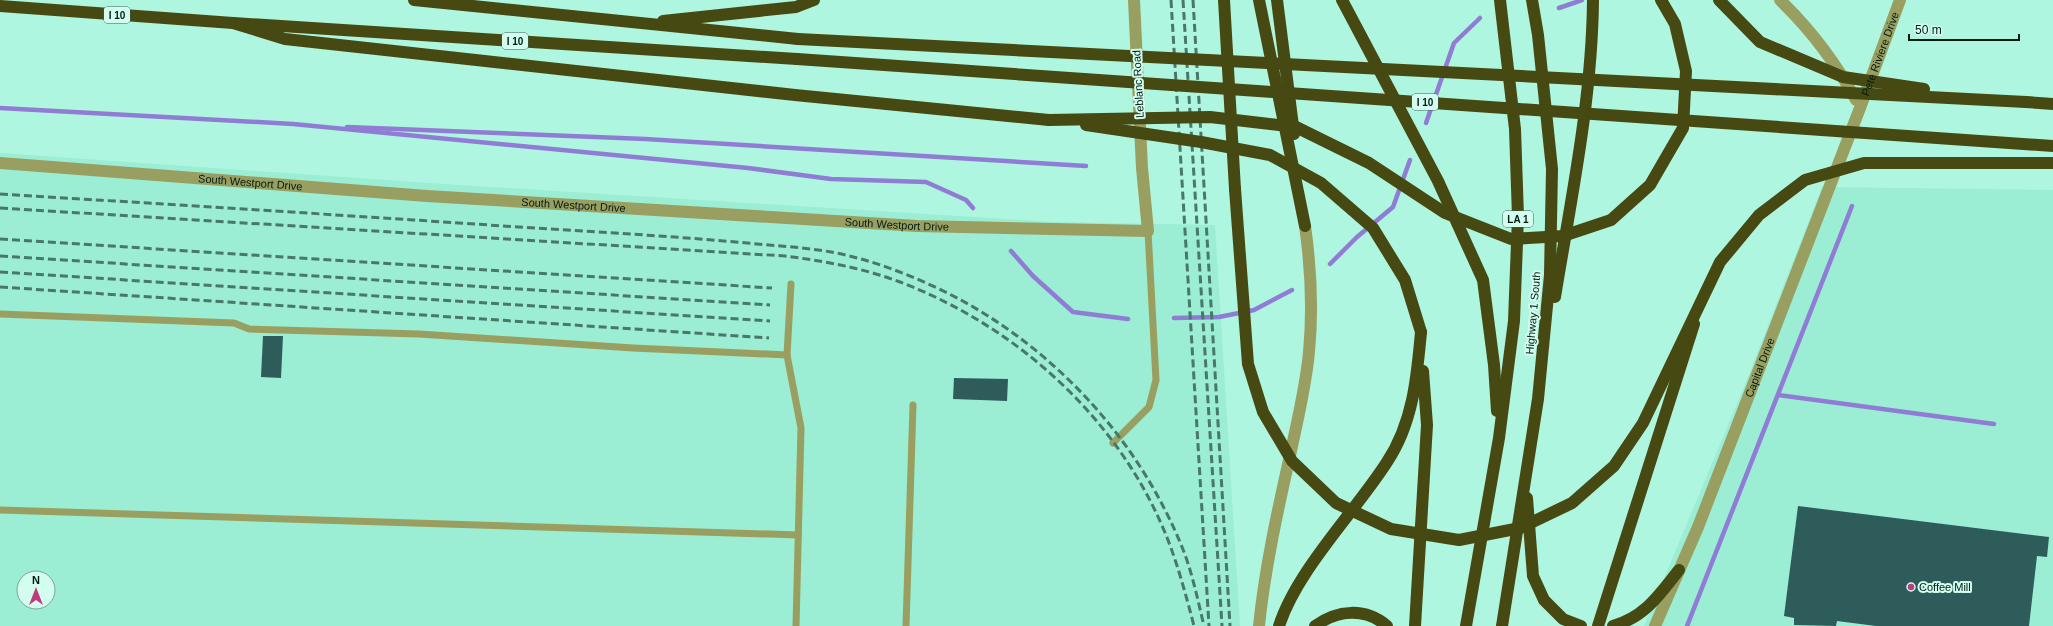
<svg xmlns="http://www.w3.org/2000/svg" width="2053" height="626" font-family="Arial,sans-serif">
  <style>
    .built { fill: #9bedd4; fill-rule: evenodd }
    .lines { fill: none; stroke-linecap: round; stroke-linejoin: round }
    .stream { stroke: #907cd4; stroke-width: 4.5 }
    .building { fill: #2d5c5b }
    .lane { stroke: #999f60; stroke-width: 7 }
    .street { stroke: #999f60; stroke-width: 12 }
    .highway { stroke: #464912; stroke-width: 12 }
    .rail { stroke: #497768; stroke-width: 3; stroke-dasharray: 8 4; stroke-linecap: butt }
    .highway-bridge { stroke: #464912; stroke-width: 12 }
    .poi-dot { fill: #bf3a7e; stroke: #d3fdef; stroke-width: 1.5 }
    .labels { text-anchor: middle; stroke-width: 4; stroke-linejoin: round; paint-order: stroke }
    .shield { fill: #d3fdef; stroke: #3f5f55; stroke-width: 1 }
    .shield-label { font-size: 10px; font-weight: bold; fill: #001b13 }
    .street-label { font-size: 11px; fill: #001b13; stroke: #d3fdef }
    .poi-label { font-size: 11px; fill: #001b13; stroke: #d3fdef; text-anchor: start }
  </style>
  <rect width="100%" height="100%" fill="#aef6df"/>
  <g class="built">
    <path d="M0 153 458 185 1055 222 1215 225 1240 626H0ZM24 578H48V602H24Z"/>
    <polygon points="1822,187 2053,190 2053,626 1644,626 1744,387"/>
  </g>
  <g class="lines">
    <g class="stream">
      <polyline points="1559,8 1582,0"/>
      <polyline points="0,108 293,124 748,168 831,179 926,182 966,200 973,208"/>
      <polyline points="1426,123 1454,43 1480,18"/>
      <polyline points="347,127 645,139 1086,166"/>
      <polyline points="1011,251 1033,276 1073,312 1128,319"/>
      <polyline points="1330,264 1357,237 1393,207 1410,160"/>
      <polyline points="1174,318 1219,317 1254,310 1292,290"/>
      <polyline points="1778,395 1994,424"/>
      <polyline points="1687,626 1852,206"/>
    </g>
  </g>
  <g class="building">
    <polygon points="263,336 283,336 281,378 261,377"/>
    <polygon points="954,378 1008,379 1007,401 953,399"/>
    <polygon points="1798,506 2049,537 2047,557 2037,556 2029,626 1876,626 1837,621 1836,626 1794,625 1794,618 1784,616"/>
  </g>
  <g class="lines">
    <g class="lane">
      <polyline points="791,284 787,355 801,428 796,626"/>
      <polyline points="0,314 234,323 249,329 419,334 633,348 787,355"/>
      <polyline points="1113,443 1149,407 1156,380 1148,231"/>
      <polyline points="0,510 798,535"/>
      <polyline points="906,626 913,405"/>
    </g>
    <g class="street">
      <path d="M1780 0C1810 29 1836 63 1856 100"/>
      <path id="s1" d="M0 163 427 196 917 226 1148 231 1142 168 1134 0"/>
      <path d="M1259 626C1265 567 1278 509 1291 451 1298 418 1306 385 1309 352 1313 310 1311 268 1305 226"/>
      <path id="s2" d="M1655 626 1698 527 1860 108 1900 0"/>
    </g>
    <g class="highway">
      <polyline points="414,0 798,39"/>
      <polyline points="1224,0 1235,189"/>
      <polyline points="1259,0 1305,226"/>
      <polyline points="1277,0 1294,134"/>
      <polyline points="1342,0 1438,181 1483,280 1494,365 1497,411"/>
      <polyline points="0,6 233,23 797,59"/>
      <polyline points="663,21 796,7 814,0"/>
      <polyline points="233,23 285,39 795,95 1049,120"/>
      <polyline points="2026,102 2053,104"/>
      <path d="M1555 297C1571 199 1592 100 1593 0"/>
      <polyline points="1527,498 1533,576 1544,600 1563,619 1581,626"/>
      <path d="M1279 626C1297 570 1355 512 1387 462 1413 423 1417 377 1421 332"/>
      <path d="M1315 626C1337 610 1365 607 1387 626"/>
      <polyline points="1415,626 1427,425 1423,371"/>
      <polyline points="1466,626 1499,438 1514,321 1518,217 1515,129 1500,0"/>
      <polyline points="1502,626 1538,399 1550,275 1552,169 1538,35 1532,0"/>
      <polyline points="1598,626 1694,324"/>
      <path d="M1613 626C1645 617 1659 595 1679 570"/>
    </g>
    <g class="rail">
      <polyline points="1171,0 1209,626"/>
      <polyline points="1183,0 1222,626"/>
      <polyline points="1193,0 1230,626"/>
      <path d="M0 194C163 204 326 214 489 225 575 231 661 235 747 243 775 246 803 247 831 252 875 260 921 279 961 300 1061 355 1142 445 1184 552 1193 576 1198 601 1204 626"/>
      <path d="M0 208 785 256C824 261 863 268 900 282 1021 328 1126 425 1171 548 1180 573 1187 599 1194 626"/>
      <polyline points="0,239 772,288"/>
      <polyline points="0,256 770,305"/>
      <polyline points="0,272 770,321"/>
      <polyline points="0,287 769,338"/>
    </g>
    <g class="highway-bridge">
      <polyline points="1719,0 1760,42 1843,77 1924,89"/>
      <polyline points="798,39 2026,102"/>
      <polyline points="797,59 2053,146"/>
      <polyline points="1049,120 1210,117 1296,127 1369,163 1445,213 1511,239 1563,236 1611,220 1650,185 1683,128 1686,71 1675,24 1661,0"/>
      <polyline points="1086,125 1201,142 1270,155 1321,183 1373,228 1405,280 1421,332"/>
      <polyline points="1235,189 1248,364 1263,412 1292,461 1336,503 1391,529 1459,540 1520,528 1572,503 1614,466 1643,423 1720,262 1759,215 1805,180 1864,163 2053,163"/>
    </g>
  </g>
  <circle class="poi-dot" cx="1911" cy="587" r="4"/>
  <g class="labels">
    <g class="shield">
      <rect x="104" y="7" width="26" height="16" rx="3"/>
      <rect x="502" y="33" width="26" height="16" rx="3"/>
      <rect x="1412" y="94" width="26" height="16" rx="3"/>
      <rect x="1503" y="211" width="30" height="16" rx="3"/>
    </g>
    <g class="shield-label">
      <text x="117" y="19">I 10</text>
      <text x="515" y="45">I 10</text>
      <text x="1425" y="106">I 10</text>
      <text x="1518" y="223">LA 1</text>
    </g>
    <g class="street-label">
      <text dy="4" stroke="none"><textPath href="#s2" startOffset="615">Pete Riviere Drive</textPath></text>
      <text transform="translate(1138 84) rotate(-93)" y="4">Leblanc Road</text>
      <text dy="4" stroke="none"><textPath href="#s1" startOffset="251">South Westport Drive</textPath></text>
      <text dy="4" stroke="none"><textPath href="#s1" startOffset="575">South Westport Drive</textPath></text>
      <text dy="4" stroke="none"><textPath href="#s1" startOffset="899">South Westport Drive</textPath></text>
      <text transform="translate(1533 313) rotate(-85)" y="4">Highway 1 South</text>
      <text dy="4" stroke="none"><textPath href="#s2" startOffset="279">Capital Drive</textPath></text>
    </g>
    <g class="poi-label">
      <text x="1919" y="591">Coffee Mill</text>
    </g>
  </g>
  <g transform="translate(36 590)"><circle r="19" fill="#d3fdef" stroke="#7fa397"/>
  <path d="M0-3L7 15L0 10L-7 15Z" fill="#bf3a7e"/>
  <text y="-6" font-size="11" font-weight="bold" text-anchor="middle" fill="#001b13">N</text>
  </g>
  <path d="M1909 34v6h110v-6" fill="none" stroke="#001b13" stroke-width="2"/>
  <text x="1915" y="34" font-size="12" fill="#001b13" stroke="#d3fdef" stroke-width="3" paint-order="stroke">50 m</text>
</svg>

__________________________________________________

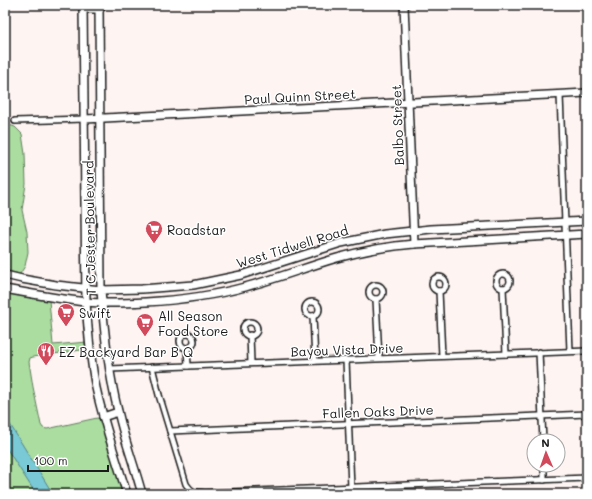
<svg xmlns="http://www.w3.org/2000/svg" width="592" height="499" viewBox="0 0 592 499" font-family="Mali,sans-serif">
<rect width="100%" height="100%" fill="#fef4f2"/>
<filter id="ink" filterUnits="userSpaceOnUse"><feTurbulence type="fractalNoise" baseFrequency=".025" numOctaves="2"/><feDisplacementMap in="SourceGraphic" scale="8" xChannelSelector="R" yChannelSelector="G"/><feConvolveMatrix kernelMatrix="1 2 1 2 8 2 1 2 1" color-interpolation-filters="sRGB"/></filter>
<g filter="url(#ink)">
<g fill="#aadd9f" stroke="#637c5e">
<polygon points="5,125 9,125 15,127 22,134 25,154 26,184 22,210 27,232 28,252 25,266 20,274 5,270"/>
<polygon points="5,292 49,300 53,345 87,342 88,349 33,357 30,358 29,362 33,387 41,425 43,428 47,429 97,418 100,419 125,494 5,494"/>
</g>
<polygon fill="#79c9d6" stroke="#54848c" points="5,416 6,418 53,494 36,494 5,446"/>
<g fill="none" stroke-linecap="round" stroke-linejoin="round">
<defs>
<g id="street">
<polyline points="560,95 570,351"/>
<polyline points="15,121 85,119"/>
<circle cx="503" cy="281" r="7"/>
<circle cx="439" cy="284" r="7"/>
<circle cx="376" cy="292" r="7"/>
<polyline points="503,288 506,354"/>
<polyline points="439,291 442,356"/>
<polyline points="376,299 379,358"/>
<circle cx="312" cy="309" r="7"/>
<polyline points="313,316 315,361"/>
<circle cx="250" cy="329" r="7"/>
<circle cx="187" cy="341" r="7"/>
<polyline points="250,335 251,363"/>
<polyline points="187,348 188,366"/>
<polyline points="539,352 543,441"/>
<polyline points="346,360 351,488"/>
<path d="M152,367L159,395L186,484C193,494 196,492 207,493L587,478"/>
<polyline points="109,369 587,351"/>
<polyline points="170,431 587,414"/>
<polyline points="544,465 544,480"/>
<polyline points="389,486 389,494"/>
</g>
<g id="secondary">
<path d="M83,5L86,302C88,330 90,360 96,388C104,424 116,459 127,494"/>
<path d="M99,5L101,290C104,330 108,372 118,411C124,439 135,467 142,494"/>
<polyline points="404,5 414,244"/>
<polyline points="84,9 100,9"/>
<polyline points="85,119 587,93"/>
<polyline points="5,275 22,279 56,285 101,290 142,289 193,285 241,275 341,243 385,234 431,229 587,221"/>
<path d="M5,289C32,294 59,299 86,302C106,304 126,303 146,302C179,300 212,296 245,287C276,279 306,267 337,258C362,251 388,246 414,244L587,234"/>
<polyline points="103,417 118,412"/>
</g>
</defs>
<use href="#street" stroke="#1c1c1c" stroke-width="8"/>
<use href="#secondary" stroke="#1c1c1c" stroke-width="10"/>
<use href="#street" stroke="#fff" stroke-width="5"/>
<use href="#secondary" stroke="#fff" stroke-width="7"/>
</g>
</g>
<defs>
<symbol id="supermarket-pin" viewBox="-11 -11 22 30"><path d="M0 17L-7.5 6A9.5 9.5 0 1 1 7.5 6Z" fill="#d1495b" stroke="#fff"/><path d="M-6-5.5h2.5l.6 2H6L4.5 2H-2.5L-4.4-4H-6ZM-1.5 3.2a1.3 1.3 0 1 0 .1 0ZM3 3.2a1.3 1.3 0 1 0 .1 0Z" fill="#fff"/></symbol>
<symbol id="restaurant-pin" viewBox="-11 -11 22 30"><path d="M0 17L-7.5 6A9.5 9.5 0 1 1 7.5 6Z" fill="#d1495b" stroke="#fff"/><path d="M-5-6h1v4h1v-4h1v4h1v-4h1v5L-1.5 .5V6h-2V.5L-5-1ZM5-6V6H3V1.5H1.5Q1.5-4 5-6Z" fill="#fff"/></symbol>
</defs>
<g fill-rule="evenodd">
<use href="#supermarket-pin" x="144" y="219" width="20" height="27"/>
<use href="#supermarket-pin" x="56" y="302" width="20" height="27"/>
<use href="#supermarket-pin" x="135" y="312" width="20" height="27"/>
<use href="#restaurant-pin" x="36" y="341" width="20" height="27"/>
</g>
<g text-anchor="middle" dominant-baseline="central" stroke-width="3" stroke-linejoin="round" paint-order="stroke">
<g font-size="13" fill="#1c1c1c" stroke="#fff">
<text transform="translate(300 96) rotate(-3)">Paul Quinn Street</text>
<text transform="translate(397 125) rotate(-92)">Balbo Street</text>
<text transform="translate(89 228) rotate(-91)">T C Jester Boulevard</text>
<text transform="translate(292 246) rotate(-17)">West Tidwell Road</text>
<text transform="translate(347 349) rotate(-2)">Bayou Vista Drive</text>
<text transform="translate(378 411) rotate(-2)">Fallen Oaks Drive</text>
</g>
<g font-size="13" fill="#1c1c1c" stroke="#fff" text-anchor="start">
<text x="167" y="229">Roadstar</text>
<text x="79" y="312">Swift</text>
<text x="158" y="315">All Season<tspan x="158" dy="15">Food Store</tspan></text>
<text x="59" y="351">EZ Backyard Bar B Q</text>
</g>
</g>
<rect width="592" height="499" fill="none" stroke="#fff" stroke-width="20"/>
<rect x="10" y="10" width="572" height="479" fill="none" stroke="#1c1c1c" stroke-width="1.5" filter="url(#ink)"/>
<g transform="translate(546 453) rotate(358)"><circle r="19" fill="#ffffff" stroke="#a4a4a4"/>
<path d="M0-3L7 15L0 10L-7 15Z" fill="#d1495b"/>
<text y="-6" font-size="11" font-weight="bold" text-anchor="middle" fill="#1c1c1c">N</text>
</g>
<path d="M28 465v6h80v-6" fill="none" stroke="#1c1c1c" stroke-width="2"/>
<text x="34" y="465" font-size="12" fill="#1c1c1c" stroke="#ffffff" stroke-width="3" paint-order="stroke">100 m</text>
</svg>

__________________________________________________

Task item: Give the number of lines in the data above that include the word "labels", with no other words.

Completed exercise: 2